Dr Brady said he was committed to changing the student profile at UCD so that it becomes more international and more socially inclusive.

From September 2005, UCD programmes "across all faculties will be fully semesterised, modularised and credit-based - a first in Irish higher education."

The new measures were unveiled by Dr Brady who said that the benefits of education must be made available to all sections of society in "more appropriate and accessible" formats.

The adult education programme at UCD is the largest of its kind in the State, with over 5,000 students annually. Dr Brady announced the new measures in an address to mark the end of the Sample UCD week, where adults of all ages and backgrounds were invited to sample what is on offer at the college. Over 3,000 people attended the event this year.

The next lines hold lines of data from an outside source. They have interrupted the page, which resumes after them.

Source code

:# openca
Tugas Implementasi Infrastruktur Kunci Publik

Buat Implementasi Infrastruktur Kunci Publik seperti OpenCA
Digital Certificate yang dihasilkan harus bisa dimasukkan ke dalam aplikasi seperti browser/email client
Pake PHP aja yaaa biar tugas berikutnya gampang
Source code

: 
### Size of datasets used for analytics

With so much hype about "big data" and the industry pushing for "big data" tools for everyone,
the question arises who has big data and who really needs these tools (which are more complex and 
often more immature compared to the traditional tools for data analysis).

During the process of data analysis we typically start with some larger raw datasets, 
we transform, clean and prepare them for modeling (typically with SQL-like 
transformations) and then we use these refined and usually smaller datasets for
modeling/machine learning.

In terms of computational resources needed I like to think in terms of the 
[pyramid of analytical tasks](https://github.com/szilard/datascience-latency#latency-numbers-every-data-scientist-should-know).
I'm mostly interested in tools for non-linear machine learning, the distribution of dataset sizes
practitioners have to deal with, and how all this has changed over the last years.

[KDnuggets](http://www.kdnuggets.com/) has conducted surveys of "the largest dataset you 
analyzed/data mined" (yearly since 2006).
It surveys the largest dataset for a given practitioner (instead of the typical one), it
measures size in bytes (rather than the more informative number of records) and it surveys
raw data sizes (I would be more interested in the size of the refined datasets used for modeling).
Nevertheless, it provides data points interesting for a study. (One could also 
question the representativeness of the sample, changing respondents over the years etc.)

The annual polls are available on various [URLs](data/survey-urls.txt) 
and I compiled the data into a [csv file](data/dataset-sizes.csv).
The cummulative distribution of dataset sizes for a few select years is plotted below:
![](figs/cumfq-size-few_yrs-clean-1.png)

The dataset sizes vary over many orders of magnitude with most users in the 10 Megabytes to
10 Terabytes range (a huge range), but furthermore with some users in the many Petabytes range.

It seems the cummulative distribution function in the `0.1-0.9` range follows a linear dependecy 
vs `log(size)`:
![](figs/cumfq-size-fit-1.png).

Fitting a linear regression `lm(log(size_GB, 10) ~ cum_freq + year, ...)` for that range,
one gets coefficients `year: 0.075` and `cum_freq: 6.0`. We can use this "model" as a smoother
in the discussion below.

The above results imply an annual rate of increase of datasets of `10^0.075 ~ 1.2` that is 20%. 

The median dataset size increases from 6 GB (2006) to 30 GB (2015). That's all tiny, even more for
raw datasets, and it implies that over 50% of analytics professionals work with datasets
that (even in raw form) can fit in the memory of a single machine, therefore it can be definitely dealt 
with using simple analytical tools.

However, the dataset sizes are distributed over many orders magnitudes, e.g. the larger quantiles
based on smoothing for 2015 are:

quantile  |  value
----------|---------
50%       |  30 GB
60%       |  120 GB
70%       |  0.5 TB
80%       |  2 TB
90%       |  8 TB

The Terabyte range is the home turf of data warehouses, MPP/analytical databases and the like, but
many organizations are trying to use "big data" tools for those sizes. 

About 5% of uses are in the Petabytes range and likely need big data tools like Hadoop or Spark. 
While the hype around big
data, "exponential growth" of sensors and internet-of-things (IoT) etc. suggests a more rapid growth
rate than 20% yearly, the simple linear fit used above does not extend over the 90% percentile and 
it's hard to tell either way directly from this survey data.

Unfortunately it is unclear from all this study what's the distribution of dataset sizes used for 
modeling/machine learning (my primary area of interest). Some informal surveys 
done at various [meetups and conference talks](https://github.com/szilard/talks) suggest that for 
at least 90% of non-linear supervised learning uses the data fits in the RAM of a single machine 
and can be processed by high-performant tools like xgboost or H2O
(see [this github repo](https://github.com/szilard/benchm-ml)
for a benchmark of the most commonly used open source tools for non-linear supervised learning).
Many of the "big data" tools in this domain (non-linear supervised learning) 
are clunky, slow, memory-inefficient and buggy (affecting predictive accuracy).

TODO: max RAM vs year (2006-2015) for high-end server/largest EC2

In his address, Dr Brady said there had been a regrettable tendency to see university as the preserve of the few.

"I would put my hand up and acknowledge that UCD for much of its history could have been a more welcoming place" for non-traditional students.

The UCD initiative is part of a concerted move by the university sector to widen access.

Last month, Trinity College Dublin announced it was introducing a 15 per cent quota for "non-traditional" students from next September.

Many other universities, notably NUI Maynooth and the University of Limerick, also have extensive access programmes. In his address, Dr Brady said there had been an unfortunate tendency to scapegoat universities "for problems of inequality in society which run much deeper and which will never be satisfactorily resolved unless those deep issues of poverty and inequality are properly addressed."

In announcing the move, Dr Brady is delivering on a commitment first made in his inaugural address five months ago.